Chris Stockley, Matthew Mott and Rhys Jones are all studying and working for Contour Homes after money saved by the housing association was used to invest in apprenticeships.
18-year-old Stockley, of Shaw, Oldham, is working for Rochdale-based painting contractor ER Williams, and has completed a Level 2 NVQ in painting and decorating. He is currently working towards his Level 3 qualification at Oldham College and is hoping to move onto university to take a part-time construction and development course next year.
He said: "I don't know what I would've done without the apprenticeship. I've always wanted to work in the trade. My brother is a painter and decorator and my dad was before he retired.
"It's hard out there at the moment, and I've got quite a few mates who are struggling to find jobs or training. This is a great opportunity for me and it's opened the door to university."
Apprentices Mott and Jones are working for Oldham-based contractors Emanuel Whittaker whilst also studying at Oldham College.
Mott, aged 24, of Fitton Hill, is fitting windows and completed a Level 2 NVQ in Interior Fitting last year. He is being further supported onto a Level 3 qualification in Wood Occupations this year.
Jones, aged 17, of Chadderton, who has recently started a Level 2 course in Wood Occupations, said: "I really enjoy joinery and like the idea of starting and finishing a job. Since taking up employment I can afford to take driving lessons, which is brilliant."

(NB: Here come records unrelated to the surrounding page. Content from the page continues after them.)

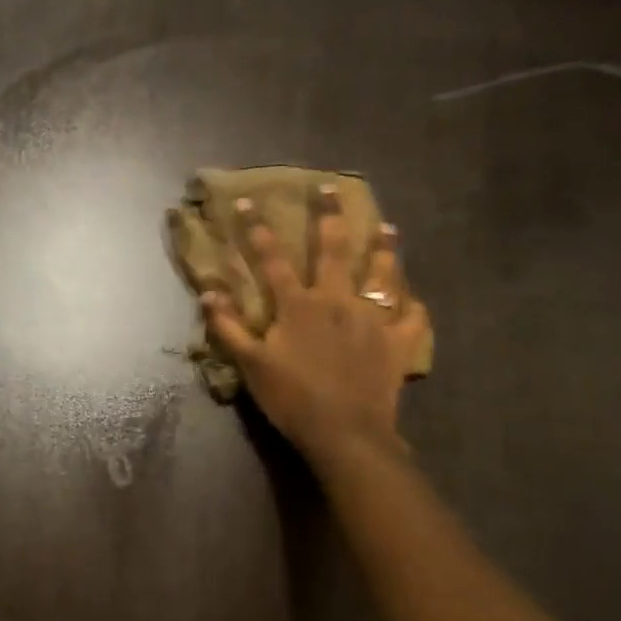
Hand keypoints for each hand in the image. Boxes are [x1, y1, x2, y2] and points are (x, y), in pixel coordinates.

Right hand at [203, 186, 428, 465]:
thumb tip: (208, 292)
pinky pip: (411, 316)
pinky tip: (411, 298)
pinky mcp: (398, 342)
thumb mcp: (250, 364)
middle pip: (334, 251)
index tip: (250, 202)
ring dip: (383, 249)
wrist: (344, 431)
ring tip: (388, 228)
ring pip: (381, 274)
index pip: (272, 259)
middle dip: (330, 217)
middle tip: (332, 189)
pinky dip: (412, 305)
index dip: (259, 229)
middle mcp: (337, 301)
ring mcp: (373, 319)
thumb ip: (228, 327)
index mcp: (298, 305)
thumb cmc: (292, 398)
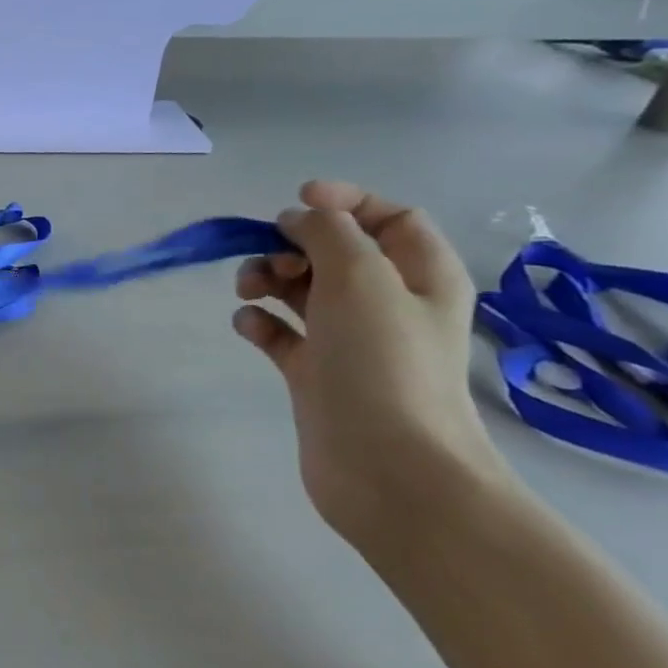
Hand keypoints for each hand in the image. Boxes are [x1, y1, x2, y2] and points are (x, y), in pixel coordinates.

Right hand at [232, 180, 514, 545]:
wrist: (386, 466)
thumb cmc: (383, 362)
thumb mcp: (361, 277)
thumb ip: (328, 233)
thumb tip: (298, 219)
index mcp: (420, 276)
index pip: (390, 217)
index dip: (346, 201)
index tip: (297, 201)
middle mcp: (387, 304)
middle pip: (335, 252)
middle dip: (294, 245)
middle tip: (272, 261)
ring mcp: (348, 341)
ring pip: (301, 290)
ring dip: (268, 279)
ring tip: (248, 291)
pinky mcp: (314, 373)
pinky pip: (280, 333)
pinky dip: (260, 322)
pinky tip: (248, 325)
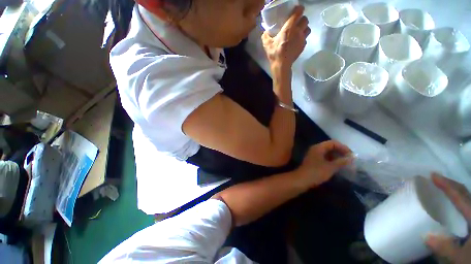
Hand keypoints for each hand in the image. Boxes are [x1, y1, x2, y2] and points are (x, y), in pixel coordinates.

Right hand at [261, 6, 310, 68]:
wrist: (281, 65)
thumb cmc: (274, 53)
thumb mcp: (267, 44)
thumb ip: (265, 36)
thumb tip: (265, 32)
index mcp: (289, 27)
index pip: (298, 12)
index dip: (299, 9)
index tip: (297, 10)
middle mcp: (298, 31)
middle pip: (305, 20)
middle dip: (302, 19)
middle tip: (297, 23)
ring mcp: (302, 39)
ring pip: (308, 29)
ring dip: (304, 28)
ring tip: (299, 32)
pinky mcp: (303, 46)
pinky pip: (306, 39)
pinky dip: (303, 38)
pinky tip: (297, 42)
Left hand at [296, 140, 352, 187]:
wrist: (302, 180)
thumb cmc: (316, 172)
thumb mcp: (331, 167)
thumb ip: (342, 161)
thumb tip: (352, 157)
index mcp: (318, 147)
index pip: (333, 143)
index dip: (343, 148)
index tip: (352, 156)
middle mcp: (315, 149)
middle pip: (330, 146)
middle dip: (340, 152)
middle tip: (350, 160)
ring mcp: (313, 154)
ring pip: (327, 152)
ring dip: (336, 156)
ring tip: (345, 163)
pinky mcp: (313, 160)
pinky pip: (324, 157)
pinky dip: (331, 160)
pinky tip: (337, 166)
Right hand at [426, 173, 470, 263]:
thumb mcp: (460, 257)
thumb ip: (445, 248)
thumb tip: (425, 236)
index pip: (459, 197)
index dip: (446, 185)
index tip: (432, 175)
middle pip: (465, 193)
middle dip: (451, 184)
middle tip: (436, 178)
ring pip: (467, 198)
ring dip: (455, 191)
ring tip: (442, 187)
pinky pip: (466, 205)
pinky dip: (459, 200)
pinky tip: (452, 203)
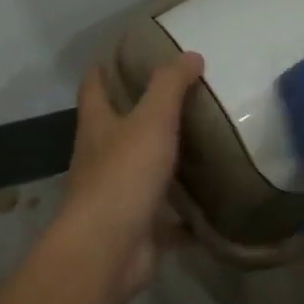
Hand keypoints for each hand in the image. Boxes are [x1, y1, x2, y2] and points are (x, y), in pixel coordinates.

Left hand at [56, 52, 203, 299]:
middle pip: (116, 129)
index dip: (103, 69)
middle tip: (179, 96)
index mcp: (97, 127)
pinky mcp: (137, 227)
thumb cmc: (124, 175)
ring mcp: (117, 195)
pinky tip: (210, 204)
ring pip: (142, 170)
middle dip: (139, 113)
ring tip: (202, 143)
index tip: (123, 53)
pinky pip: (165, 216)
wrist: (108, 250)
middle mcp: (100, 158)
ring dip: (164, 160)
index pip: (93, 88)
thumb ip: (170, 86)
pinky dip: (184, 213)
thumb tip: (190, 55)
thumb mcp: (151, 120)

Contour Homes invested in the three-year apprenticeships as a result of buying £3m of goods and services via the Manchester-based Procure Plus network during the current financial year.
As a consortium made up of housing associations, Procure Plus is able to bulk-buy everything from windows and doors to kitchens and paint, meaning money can be saved to invest in other things.
Ross Hemmings, regeneration investment officer at Contour Homes, said: "Using Procure Plus has generated savings that we've been able to invest in employment and training for Chris, Matthew and Rhys.
"Times are challenging, both economically and for the construction industry, and creating opportunities like these is really important. It's not just about making physical improvements to neighbourhoods, but creating an investment in skills that is lasting for our communities.
"Offering defined apprenticeships helps support people to achieve success in their chosen career, learning skills for life that will allow them to work in the trades and perhaps start up their own businesses."
As well as funding the apprenticeships, savings have also been spent on a variety of community and environmental improvements.
Mark Wilson, apprentice & trainee development manager at Procure Plus, said: "As a regeneration consortium of social housing providers, at Procure Plus we understand it is vital that we create these training opportunities for people to sustain long-term employment."